Error Message and Stack Trace (if applicable)

No response

Description

Milvus 2.2.9 and 2.3.2, released in June 2023 and October 2023, added support for JSON and array data types respectively. This enables access to more efficient operators such as json_contains and array_contains. However, LangChain's current implementation uses VarChar for all metadata fields:

https://github.com/langchain-ai/langchainjs/blob/45498632ce2f5d539d84d049bf5b6717f674ac46/libs/langchain-community/src/vectorstores/milvus.ts#L772-L784

Is it possible to offer it as an option to the user, or do some magic version detection through MilvusClient.getVersion?

System Info

Not sure how pnpm info langchain would be useful since it always shows the latest version, but my installed versions are:

@langchain/community 0.2.33
langchain 0.2.20

Windows, node v23.4.0, pnpm v9.15.1

rakuzen25 avatar Dec 25 '24 11:12 rakuzen25

Hi, @rakuzen25. I'm Dosu, and I'm helping the LangChain JS team manage their backlog. I'm marking this issue as stale.

Issue Summary:

  • LangChain.js currently uses VarChar for all metadata fields.
  • Milvus versions 2.2.9 and 2.3.2 support JSON and array data types.
  • You suggested updating LangChain to utilize these data types for more efficient operations like json_contains and array_contains.
  • There have been no comments or activity on this issue yet.

Next Steps:

  • Is this issue still relevant to the latest version of the LangChain JS repository? If so, please comment to keep the discussion open.
  • If there is no further activity, this issue will be automatically closed in 7 days.

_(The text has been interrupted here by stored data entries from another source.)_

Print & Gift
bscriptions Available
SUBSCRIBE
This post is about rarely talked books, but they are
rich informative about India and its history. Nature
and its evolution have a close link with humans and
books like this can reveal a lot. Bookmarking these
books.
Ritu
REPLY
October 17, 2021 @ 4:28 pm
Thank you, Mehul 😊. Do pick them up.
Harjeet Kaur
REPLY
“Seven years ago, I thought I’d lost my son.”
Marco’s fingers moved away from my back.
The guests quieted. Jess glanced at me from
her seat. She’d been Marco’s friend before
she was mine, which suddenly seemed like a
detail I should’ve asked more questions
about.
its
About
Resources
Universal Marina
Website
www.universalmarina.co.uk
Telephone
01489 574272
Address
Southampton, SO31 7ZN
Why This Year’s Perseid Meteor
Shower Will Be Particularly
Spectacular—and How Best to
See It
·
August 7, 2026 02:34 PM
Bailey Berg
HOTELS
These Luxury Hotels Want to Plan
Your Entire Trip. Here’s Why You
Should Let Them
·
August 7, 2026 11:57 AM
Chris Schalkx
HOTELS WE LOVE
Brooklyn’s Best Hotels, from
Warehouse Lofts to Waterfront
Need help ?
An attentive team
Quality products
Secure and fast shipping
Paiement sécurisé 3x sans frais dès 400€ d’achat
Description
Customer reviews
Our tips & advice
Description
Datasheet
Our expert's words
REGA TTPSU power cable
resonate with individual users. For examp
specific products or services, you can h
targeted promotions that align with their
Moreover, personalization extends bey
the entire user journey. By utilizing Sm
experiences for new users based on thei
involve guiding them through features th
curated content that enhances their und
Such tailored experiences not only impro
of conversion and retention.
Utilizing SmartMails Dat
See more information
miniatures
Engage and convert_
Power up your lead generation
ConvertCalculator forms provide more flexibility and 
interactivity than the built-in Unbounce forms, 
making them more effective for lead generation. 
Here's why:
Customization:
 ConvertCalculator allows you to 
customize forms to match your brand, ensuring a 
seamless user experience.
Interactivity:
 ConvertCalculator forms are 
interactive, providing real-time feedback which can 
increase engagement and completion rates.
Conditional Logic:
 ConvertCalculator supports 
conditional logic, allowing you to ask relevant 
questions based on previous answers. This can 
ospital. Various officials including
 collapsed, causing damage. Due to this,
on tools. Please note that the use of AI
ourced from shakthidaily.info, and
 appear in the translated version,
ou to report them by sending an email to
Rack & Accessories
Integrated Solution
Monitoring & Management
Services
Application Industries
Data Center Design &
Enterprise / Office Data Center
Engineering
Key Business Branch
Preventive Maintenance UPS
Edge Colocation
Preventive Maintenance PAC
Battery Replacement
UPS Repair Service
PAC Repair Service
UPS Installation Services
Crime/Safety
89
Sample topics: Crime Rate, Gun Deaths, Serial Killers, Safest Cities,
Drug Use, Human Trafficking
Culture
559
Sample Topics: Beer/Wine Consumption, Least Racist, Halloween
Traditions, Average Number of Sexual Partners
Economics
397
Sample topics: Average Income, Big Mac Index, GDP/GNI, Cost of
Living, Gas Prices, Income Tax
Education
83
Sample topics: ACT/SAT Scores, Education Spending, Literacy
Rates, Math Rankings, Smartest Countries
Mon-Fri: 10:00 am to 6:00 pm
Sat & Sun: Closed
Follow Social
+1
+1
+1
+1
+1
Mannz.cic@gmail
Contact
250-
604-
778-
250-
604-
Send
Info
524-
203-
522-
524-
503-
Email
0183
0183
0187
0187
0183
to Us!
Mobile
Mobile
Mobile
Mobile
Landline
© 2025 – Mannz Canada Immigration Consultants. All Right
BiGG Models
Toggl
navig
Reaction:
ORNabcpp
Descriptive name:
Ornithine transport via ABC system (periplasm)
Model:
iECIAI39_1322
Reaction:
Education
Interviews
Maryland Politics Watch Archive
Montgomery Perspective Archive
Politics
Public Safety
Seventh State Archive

Thank you for your understanding and contribution!

dosubot[bot] avatar Mar 26 '25 16:03 dosubot[bot]

Still relevant

rakuzen25 avatar Mar 27 '25 01:03 rakuzen25

@jacoblee93, the user @rakuzen25 has indicated that this issue is still relevant. Could you please assist them with the update to utilize JSON and array data types in LangChain.js?

dosubot[bot] avatar Mar 27 '25 01:03 dosubot[bot]